Per valorizzarla, l’associazione tiburtina “Lu Tramvai”, che si occupa di promuovere iniziative per valorizzare il territorio e le tradizioni di Tivoli, ha organizzato negli ultimi due anni numerose iniziative, dalle dimostrazioni per i bambini in piazza Plebiscito, alle giornate “viette a ‘mparà a fa la Pittula” fino all’organizzazione della “Prima sagra della Pittula co lu stennerellu” che si è tenuta a Villa Adriana in occasione del settembre tiburtino e in collaborazione con altre associazioni locali. Lo scopo è chiaro, salvare questa tradizione, portarla nelle piazze e farla riscoprire agli abitanti, riportarla nei menù dei migliori ristoranti tiburtini. Ma soprattutto insegnarla ai bambini e ai giovani perché imparino a sentirsi legati alla propria terra.

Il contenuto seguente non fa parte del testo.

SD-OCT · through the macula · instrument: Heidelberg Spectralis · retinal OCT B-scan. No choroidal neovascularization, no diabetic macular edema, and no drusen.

È un aspetto a cui Genny tiene tantissimo ed è per questo che da sempre coinvolge la figlia Mara nella preparazione: “salvare la Pittula significa anche riscoprire la gioia di cucinare nel giorno di festa e vedere tutta la famiglia riunita come si faceva una volta”, dice la nostra cuoca che, in compagnia del caro amico Italo Nonne, anche lui membro dell’Associazione Lu Tramvai, ci svela tutti i segreti per preparare una Pittula perfetta..
LA RICETTA
– FARINA: possibilmente presa dal mulino o macinata a pietra, quindi di tipo 0 o 01
– UOVA: meglio se fresche o biologiche
La regola è 1 etto di farina e 1 uovo per ogni persona. Ma per avere un bel piatto “accimato” , cioè abbondante, Genny consiglia per 4 persone mezzo kg o 6 etti di farina (quindi 5 o 6 uova). Tutto dipende dagli ospiti, a casa sua per esempio, per 5 persone la dose è di 10 uova e 1 kg di farina.

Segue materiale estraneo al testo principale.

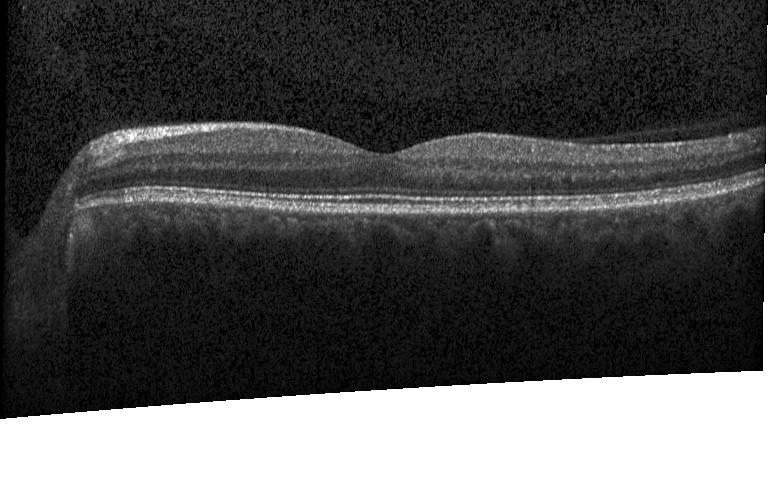
Retinal OCT cross-section, SD-OCT — Impression: neither CNV, DME, nor drusen.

STRUMENTI: stennerellu, spianatora, cortellu, setaccia
PREPARAZIONE
Consiglio: la farina, specialmente la 01 o 0, va passata con il “setaccio” prima di utilizzarla. Il setaccio va agitato e fatto girare insieme, perché semplicemente agitandolo la crusca si concentra in un solo punto.
CURIOSITA’ SULLA PITTULA:
Gnazzica culu- la pittula è chiamata anche “Gnazzica Culu” perché nel fare la sfoglia, le massaie che impastavano muovevano il bacino, “gnazzicavano” appunto, un movimento che attirava le attenzioni dei mariti e che ha ispirato addirittura una poesia di Angelo il padre di Genny intitolata “La Pittula e la voglia”
I matrimoni di una volta- la Pittula era un piatto che non poteva mancare nei matrimoni tiburtini: per cucinare fettuccine per tutti gli invitati si mettevano all’opera tutte le amiche e parenti della sposa e la pasta veniva condita direttamente sulla Spianatora.
Spittulata” (stesa) sul letto- anticamente la Pittula veniva fatta asciugare in un posto d’onore: poggiata su una tovaglia pulitissima sul letto matrimoniale della casa. Si trattava di un’eccezione unica perché il letto matrimoniale una volta rifatto doveva rimanere immacolato e non era permesso a nessuno poggiarvisi, nemmeno ai figli.